=== Begin Enclosure ===

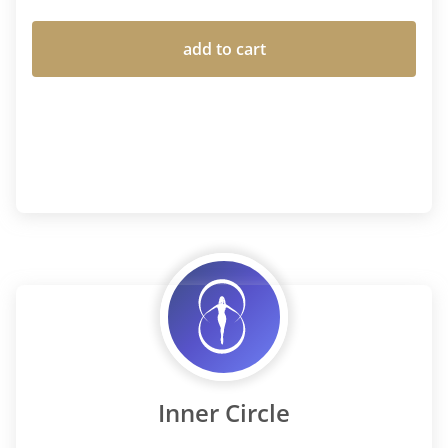
add to cart
Inner Circle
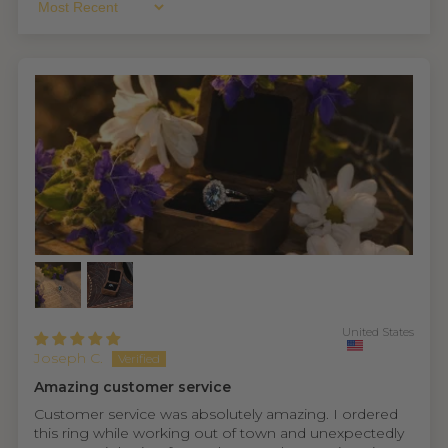
Sort By
United States
Joseph C.
Amazing customer service
Customer service was absolutely amazing. I ordered
this ring while working out of town and unexpectedly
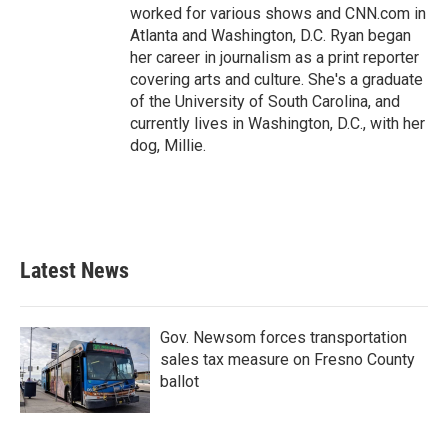
worked for various shows and CNN.com in
Atlanta and Washington, D.C. Ryan began
her career in journalism as a print reporter
covering arts and culture. She's a graduate
of the University of South Carolina, and
currently lives in Washington, D.C., with her
dog, Millie.
Latest News
Gov. Newsom forces transportation
sales tax measure on Fresno County
ballot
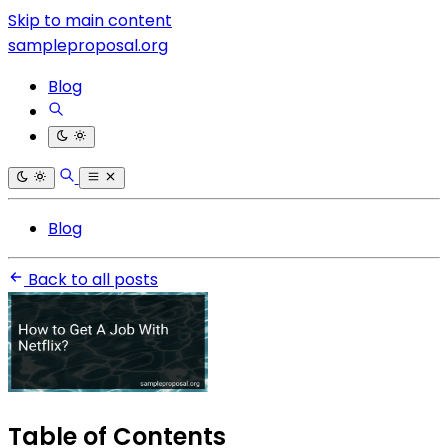
Skip to main content
sampleproposal.org
Blog
Blog
Back to all posts
Table of Contents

=== End Enclosure ===

Exercise details: Recast every text line in the listing above as a single numbered list, omitting blank lines and leaving the pictures out.

Task response:
1. add to cart
2. Inner Circle
3. Sort By
4. United States
5. Joseph C.
6. Amazing customer service
7. Customer service was absolutely amazing. I ordered
8. this ring while working out of town and unexpectedly
9. worked for various shows and CNN.com in
10. Atlanta and Washington, D.C. Ryan began
11. her career in journalism as a print reporter
12. covering arts and culture. She's a graduate
13. of the University of South Carolina, and
14. currently lives in Washington, D.C., with her
15. dog, Millie.
16. Latest News
17. Gov. Newsom forces transportation
18. sales tax measure on Fresno County
19. ballot
20. Skip to main content
21. sampleproposal.org
22. Blog
23. Blog
24. Back to all posts
25. Table of Contents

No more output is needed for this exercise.